* BEGIN Dataset excerpts *

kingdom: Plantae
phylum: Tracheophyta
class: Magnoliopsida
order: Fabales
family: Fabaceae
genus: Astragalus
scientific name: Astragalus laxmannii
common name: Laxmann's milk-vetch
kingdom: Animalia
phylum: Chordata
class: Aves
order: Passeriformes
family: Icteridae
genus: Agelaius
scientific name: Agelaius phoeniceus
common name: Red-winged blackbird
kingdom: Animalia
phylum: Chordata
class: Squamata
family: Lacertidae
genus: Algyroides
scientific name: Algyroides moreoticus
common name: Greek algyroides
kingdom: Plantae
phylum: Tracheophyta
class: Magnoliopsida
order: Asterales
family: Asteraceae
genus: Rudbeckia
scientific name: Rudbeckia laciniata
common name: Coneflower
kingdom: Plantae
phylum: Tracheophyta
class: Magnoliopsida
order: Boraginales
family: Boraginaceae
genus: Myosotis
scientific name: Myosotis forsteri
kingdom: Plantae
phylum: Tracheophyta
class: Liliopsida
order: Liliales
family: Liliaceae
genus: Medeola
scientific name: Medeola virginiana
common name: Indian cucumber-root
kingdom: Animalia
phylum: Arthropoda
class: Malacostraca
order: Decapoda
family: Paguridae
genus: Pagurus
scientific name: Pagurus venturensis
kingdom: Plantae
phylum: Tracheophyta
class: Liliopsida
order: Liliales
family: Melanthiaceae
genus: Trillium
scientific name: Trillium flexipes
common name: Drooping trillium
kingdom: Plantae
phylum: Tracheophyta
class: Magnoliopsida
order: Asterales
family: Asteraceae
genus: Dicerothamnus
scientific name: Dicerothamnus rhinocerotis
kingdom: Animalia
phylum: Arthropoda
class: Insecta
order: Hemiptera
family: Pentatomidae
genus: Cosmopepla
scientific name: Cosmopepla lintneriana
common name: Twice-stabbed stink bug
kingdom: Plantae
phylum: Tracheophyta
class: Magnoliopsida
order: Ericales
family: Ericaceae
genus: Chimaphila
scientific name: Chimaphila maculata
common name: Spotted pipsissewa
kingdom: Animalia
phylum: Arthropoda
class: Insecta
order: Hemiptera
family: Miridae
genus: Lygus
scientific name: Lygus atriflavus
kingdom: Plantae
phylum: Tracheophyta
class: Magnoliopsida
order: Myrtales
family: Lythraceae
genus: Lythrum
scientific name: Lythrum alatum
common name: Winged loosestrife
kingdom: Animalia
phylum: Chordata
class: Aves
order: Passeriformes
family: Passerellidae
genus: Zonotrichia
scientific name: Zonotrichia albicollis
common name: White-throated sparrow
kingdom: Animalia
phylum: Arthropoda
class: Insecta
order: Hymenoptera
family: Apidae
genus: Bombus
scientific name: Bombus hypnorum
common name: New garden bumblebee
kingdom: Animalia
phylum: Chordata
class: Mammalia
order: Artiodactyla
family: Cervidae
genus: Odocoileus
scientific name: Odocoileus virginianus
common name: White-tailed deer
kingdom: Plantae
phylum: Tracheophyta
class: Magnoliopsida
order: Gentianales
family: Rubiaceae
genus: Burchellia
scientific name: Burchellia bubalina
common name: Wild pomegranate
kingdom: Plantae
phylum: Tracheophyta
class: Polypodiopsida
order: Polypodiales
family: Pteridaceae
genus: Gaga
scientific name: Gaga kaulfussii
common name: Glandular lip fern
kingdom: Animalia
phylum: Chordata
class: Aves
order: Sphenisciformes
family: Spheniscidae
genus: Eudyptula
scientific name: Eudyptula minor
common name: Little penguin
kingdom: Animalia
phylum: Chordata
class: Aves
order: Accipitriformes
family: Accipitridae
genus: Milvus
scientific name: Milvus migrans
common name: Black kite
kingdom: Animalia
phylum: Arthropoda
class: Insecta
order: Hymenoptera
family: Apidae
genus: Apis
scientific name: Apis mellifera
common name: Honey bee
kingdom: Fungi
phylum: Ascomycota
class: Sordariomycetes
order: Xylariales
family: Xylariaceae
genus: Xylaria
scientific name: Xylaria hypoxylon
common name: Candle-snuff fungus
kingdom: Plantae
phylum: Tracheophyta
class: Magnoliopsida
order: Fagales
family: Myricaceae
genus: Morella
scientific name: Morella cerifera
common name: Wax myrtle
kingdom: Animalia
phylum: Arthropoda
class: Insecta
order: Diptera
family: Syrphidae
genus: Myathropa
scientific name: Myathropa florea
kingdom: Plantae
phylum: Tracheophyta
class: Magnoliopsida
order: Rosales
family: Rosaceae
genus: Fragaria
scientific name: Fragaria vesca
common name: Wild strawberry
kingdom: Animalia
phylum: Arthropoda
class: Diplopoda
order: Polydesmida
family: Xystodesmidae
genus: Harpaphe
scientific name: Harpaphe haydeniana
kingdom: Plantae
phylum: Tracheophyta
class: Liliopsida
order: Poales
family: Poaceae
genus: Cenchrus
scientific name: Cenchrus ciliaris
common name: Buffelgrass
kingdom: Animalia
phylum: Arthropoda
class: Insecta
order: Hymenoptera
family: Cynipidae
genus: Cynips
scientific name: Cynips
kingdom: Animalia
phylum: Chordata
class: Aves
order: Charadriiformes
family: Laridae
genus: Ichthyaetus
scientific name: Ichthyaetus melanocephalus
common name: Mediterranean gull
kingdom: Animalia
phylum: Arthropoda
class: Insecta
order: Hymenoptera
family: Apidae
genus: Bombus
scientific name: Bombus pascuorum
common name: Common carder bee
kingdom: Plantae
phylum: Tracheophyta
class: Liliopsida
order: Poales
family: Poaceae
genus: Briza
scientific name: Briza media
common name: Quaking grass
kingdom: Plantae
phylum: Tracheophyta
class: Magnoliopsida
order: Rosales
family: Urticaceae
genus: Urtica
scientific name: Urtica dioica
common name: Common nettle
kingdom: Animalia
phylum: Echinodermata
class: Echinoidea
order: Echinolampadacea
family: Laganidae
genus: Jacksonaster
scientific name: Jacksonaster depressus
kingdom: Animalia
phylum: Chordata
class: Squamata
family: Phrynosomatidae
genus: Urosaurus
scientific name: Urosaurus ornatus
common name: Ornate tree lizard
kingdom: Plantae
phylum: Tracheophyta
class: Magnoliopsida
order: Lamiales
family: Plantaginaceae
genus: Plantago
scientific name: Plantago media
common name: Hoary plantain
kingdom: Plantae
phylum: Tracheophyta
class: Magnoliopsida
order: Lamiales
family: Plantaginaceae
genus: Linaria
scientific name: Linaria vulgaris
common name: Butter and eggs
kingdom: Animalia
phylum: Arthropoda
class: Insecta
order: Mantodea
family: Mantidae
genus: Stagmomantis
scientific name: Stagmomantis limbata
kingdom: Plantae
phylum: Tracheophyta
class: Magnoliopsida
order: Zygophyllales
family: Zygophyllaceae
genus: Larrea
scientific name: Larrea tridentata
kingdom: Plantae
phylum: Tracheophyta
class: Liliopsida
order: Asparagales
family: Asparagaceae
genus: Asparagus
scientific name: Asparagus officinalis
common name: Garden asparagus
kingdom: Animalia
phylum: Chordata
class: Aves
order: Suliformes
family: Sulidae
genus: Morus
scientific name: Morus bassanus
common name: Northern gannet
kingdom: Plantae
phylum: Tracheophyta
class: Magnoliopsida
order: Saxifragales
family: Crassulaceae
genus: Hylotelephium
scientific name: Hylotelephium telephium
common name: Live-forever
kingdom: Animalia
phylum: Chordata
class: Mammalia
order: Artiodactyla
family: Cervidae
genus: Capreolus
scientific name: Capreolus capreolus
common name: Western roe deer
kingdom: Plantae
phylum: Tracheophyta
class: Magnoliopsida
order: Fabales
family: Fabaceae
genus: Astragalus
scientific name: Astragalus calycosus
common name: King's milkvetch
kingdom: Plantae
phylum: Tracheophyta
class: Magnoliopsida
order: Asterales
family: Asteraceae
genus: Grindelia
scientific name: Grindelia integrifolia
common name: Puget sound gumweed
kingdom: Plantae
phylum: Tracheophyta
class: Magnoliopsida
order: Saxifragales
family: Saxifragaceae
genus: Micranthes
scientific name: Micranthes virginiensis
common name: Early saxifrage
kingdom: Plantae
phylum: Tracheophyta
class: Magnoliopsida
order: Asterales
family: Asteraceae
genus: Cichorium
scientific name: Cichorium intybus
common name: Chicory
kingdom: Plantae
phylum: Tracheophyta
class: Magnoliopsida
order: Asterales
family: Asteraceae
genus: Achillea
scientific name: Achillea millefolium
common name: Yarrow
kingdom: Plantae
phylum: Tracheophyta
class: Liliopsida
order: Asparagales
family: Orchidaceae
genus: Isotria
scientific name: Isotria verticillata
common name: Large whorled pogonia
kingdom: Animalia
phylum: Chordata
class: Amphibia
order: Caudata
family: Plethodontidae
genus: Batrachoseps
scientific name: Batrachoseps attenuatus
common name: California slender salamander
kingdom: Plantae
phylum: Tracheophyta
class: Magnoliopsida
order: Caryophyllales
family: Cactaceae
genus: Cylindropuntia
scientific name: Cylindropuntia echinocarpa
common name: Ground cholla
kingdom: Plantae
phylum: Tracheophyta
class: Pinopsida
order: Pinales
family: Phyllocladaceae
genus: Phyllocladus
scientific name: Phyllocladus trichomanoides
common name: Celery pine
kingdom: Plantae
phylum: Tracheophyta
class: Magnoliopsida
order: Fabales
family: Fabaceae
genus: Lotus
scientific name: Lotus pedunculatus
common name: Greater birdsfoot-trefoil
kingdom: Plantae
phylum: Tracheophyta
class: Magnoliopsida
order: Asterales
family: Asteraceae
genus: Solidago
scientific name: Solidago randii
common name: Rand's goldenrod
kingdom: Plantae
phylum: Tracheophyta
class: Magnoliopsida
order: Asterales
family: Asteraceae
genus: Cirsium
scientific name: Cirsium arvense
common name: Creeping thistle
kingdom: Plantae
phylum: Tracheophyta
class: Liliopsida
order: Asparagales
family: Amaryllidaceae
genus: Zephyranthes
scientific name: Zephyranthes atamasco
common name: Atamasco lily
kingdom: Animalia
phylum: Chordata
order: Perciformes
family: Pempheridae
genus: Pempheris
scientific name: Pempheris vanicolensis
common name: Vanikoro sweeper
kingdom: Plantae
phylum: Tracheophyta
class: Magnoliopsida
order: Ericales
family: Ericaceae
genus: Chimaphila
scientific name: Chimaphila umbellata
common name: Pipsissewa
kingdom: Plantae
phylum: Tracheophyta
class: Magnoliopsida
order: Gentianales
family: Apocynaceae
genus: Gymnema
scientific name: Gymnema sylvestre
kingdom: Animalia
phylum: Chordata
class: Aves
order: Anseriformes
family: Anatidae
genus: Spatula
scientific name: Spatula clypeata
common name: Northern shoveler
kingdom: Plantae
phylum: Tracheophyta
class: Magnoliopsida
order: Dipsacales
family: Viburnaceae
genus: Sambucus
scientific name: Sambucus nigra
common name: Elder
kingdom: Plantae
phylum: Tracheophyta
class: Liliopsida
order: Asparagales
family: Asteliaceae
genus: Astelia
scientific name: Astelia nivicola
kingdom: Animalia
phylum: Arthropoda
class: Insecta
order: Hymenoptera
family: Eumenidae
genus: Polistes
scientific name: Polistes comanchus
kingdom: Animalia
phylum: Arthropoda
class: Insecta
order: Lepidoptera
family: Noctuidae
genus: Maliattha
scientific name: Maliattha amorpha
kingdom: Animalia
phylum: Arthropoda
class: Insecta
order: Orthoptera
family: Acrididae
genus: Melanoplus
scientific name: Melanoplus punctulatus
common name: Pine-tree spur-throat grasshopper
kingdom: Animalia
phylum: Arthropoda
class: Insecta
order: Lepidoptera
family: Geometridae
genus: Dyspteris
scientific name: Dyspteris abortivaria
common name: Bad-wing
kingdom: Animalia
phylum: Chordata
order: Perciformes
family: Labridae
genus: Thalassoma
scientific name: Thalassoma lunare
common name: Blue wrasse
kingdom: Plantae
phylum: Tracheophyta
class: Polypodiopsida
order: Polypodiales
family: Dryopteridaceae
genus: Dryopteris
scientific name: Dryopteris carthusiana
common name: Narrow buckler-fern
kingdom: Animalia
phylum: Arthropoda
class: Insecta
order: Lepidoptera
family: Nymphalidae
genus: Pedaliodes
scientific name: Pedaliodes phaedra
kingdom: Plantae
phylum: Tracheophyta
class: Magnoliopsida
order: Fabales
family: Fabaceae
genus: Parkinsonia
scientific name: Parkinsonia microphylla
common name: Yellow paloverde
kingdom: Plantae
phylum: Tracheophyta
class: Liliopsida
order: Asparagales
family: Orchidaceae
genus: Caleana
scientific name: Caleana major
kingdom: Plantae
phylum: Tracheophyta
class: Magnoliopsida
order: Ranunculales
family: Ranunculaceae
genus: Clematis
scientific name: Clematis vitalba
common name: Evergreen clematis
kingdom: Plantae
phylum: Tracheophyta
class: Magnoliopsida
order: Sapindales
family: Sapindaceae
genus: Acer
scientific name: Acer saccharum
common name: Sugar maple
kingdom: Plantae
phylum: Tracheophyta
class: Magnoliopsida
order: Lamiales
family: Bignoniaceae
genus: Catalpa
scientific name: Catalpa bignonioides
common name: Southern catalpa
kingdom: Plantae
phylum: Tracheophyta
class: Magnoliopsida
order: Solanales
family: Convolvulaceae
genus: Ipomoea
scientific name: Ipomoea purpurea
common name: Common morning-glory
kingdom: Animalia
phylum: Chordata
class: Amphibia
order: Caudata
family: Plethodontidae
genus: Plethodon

* END Dataset excerpts *

What you should do: Copy every line above, from the line containing "common name: Southern catalpa" down to the end of the items, keeping each one unchanged.

Solution to the problem:
common name: Southern catalpa
kingdom: Plantae
phylum: Tracheophyta
class: Magnoliopsida
order: Solanales
family: Convolvulaceae
genus: Ipomoea
scientific name: Ipomoea purpurea
common name: Common morning-glory
kingdom: Animalia
phylum: Chordata
class: Amphibia
order: Caudata
family: Plethodontidae
genus: Plethodon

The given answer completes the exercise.